Try it:
Images are not part of the copy; transcribe all the data exactly.

[Collected data]
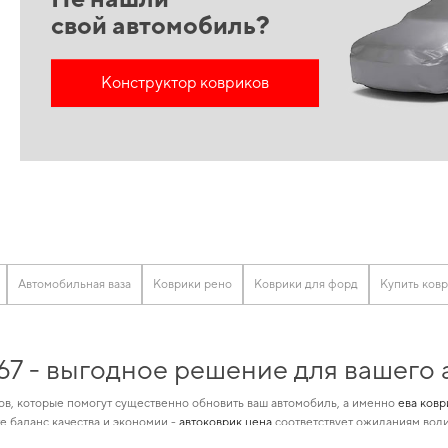
свой автомобиль?
Конструктор ковриков
Автомобильная ваза
Коврики рено
Коврики для форд
Купить ков
967 - выгодное решение для вашего
в, которые помогут существенно обновить ваш автомобиль, а именно
ева ковр
е баланс качества и экономии -
автоковрик цена
соответствует ожиданиям води
ших решений состоит в специализации по маркам авто, что позволит максималь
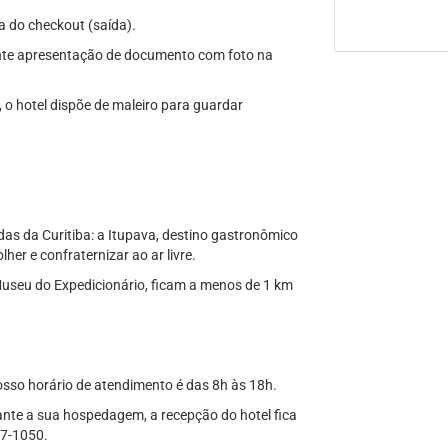
a do checkout (saída).
iante apresentação de documento com foto na
, o hotel dispõe de maleiro para guardar
as da Curitiba: a Itupava, destino gastronômico
er e confraternizar ao ar livre.
Museu do Expedicionário, ficam a menos de 1 km
osso horário de atendimento é das 8h às 18h.
ante a sua hospedagem, a recepção do hotel fica
17-1050.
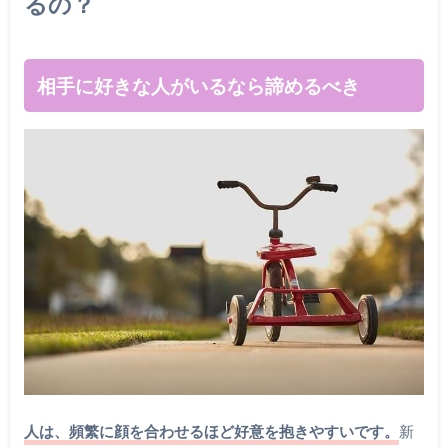
るの？
相手に好きな人がいるなら諦めるべき
人は、頻繁に顔を合わせるほど好意を抱きやすいです。
新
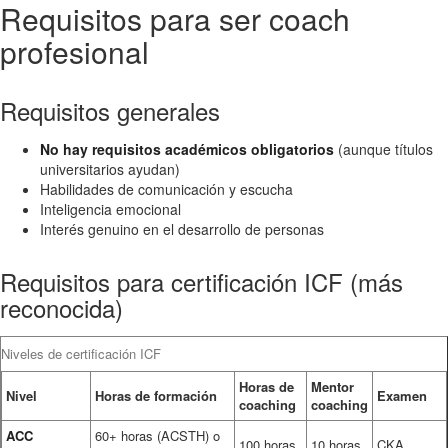
Requisitos para ser coach
profesional
Requisitos generales
No hay requisitos académicos obligatorios
(aunque títulos
universitarios ayudan)
Habilidades de comunicación y escucha
Inteligencia emocional
Interés genuino en el desarrollo de personas
Requisitos para certificación ICF (más
reconocida)
Niveles de certificación ICF
Horas de
Mentor
Nivel
Horas de formación
Examen
coaching
coaching
ACC
60+ horas (ACSTH) o
100 horas
10 horas
CKA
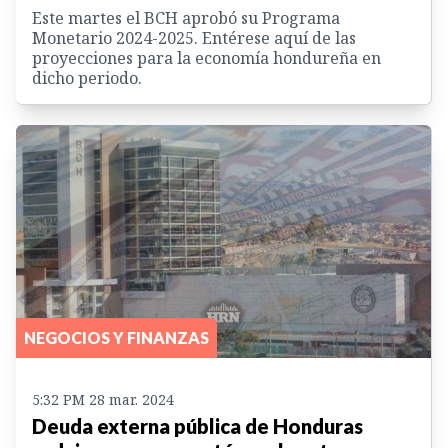
Este martes el BCH aprobó su Programa
Monetario 2024-2025. Entérese aquí de las
proyecciones para la economía hondureña en
dicho periodo.
NEGOCIOS Y FINANZAS
5:32 PM 28 mar. 2024
Deuda externa pública de Honduras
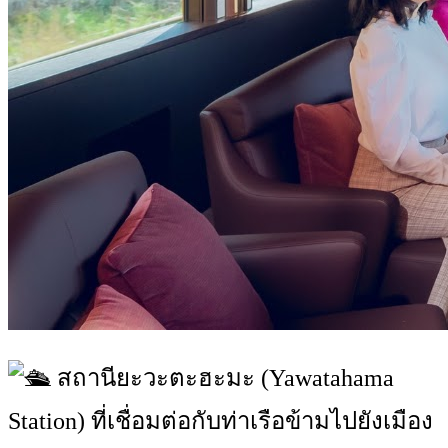
สถานียะวะตะฮะมะ (Yawatahama
Station) ที่เชื่อมต่อกับท่าเรือข้ามไปยังเมือง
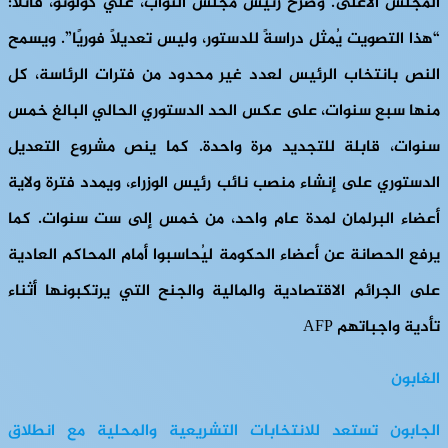
المجلس الأعلى. وصرح رئيس مجلس النواب، علي كولوتو، قائلاً:
“هذا التصويت يُمثل دراسةً للدستور، وليس تعديلًا فوريًا”. ويسمح
النص بانتخاب الرئيس لعدد غير محدود من فترات الرئاسة، كل
منها سبع سنوات، على عكس الحد الدستوري الحالي البالغ خمس
سنوات، قابلة للتجديد مرة واحدة. كما ينص مشروع التعديل
الدستوري على إنشاء منصب نائب رئيس الوزراء، ويمدد فترة ولاية
أعضاء البرلمان لمدة عام واحد، من خمس إلى ست سنوات. كما
يرفع الحصانة عن أعضاء الحكومة ليُحاسبوا أمام المحاكم العادية
على الجرائم الاقتصادية والمالية والجنح التي يرتكبونها أثناء
تأدية واجباتهم AFP
الغابون
الجابون تستعد للانتخابات التشريعية والمحلية مع انطلاق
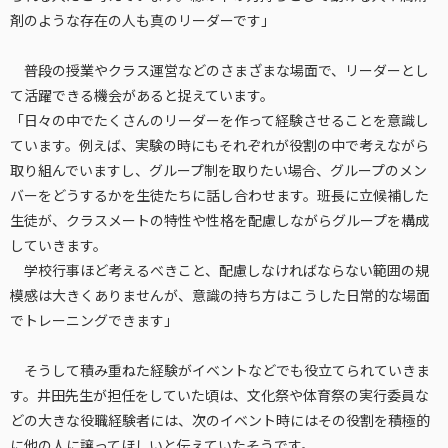
剤のような存在の人も真のリーダーです」
普段の授業やクラス運営などのさまざまな場面で、リーダーとし
て活躍できる機会があると捉えています。
「日々の中でたくさんのリーダーを作って経験させることを意識し
ています。例えば、実験の時にもそれぞれが役割の中で考えながら
取り組んでいますし、グループ制を取りたい場合、グループのメン
バーをどうするかを生徒たちに話し合わせます。班長に立候補した
生徒が、クラスメートの特性や性格を配慮しながらグループを構成
していきます。
学校行事ほど考えるべきこと、配慮しなければならない範囲の規
模感は大きくありませんが、意識の持ち方はこうした日常的な場面
でトレーニングできます」
そうして積み重ねた経験がイベントなどでも役立てられていきま
す。井田先生が担任をしていた頃は、文化祭や体育祭の実行委員な
どの大きな役職経験者には、次のイベント時にはその役割を積極的
に他の人に譲ってほしいと伝えていたそうです。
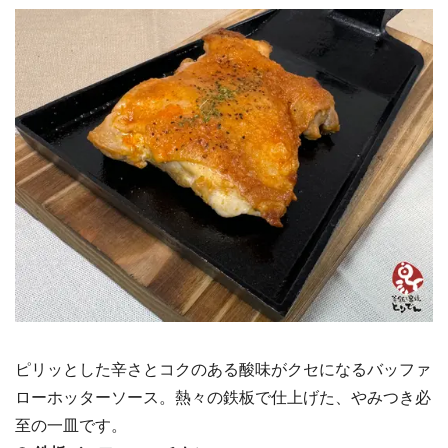
ピリッとした辛さとコクのある酸味がクセになるバッファ
ローホッターソース。熱々の鉄板で仕上げた、やみつき必
至の一皿です。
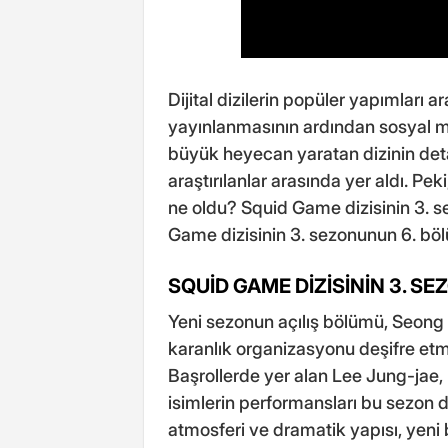
Dijital dizilerin popüler yapımları
yayınlanmasının ardından sosyal m
büyük heyecan yaratan dizinin detay
araştırılanlar arasında yer aldı. P
ne oldu? Squid Game dizisinin 3. se
Game dizisinin 3. sezonunun 6. böl
SQUİD GAME DİZİSİNİN 3. S
Yeni sezonun açılış bölümü, Seong
karanlık organizasyonu deşifre et
Başrollerde yer alan Lee Jung-jae,
isimlerin performansları bu sezon da
atmosferi ve dramatik yapısı, yen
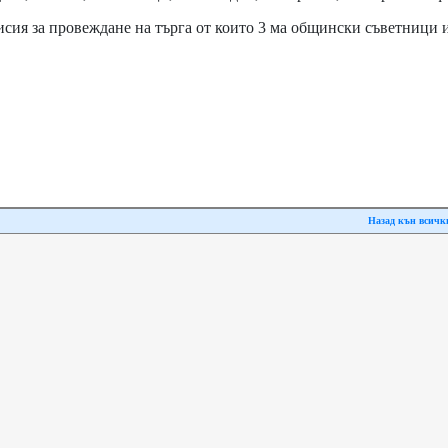
исия за провеждане на търга от които 3 ма общински съветници и
Назад кън всичк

Result for this exercise:
свой автомобиль?
Конструктор ковриков
Автомобильная ваза
Коврики рено
Коврики для форд
Купить ков
967 - выгодное решение для вашего
в, которые помогут существенно обновить ваш автомобиль, а именно
ева ковр
е баланс качества и экономии -
автоковрик цена
соответствует ожиданиям води
ших решений состоит в специализации по маркам авто, что позволит максималь
a do checkout (saída).
iante apresentação de documento com foto na
, o hotel dispõe de maleiro para guardar
as da Curitiba: a Itupava, destino gastronômico
er e confraternizar ao ar livre.
Museu do Expedicionário, ficam a menos de 1 km
osso horário de atendimento é das 8h às 18h.
ante a sua hospedagem, a recepção do hotel fica
17-1050.
るの？
相手に好きな人がいるなら諦めるべき
人は、頻繁に顔を合わせるほど好意を抱きやすいです。
新
Requisitos para ser coach
profesional
Requisitos generales
No hay requisitos académicos obligatorios
(aunque títulos
universitarios ayudan)
Habilidades de comunicación y escucha
Inteligencia emocional
Interés genuino en el desarrollo de personas
Requisitos para certificación ICF (más
reconocida)
Niveles de certificación ICF
Horas de
Mentor
Nivel
Horas de formación
Examen
coaching
coaching
ACC
60+ horas (ACSTH) o
100 horas
10 horas
CKA
Este martes el BCH aprobó su Programa
Monetario 2024-2025. Entérese aquí de las
proyecciones para la economía hondureña en
dicho periodo.
NEGOCIOS Y FINANZAS
5:32 PM 28 mar. 2024
Deuda externa pública de Honduras
สถานียะวะตะฮะมะ (Yawatahama
Station) ที่เชื่อมต่อกับท่าเรือข้ามไปยังเมือง
المجلس الأعلى. وصرح رئيس مجلس النواب، علي كولوتو، قائلاً:
“هذا التصويت يُمثل دراسةً للدستور، وليس تعديلًا فوريًا”. ويسمح
النص بانتخاب الرئيس لعدد غير محدود من فترات الرئاسة، كل
منها سبع سنوات، على عكس الحد الدستوري الحالي البالغ خمس
سنوات، قابلة للتجديد مرة واحدة. كما ينص مشروع التعديل
الدستوري على إنشاء منصب نائب رئيس الوزراء، ويمدد فترة ولاية
أعضاء البرلمان لمدة عام واحد، من خمس إلى ست سنوات. كما
يرفع الحصانة عن أعضاء الحكومة ليُحاسبوا أمام المحاكم العادية
على الجرائم الاقتصادية والمالية والجنح التي يرتكبونها أثناء
تأدية واجباتهم AFP
الغابون
الجابون تستعد للانتخابات التشريعية والمحلية مع انطلاق
剤のような存在の人も真のリーダーです」
普段の授業やクラス運営などのさまざまな場面で、リーダーとし
て活躍できる機会があると捉えています。
「日々の中でたくさんのリーダーを作って経験させることを意識し
ています。例えば、実験の時にもそれぞれが役割の中で考えながら
取り組んでいますし、グループ制を取りたい場合、グループのメン
バーをどうするかを生徒たちに話し合わせます。班長に立候補した
生徒が、クラスメートの特性や性格を配慮しながらグループを構成
していきます。
学校行事ほど考えるべきこと、配慮しなければならない範囲の規
模感は大きくありませんが、意識の持ち方はこうした日常的な場面
でトレーニングできます」
そうして積み重ねた経験がイベントなどでも役立てられていきま
す。井田先生が担任をしていた頃は、文化祭や体育祭の実行委員な
どの大きな役職経験者には、次のイベント時にはその役割を積極的
に他の人に譲ってほしいと伝えていたそうです。
ピリッとした辛さとコクのある酸味がクセになるバッファ
ローホッターソース。熱々の鉄板で仕上げた、やみつき必
至の一皿です。
Dijital dizilerin popüler yapımları
yayınlanmasının ardından sosyal m
büyük heyecan yaratan dizinin detay
araştırılanlar arasında yer aldı. P
ne oldu? Squid Game dizisinin 3. se
Game dizisinin 3. sezonunun 6. böl
SQUİD GAME DİZİSİNİN 3. S
Yeni sezonun açılış bölümü, Seong
karanlık organizasyonu deşifre et
Başrollerde yer alan Lee Jung-jae,
isimlerin performansları bu sezon da
atmosferi ve dramatik yapısı, yen
исия за провеждане на търга от които 3 ма общински съветници и
Назад кън всичк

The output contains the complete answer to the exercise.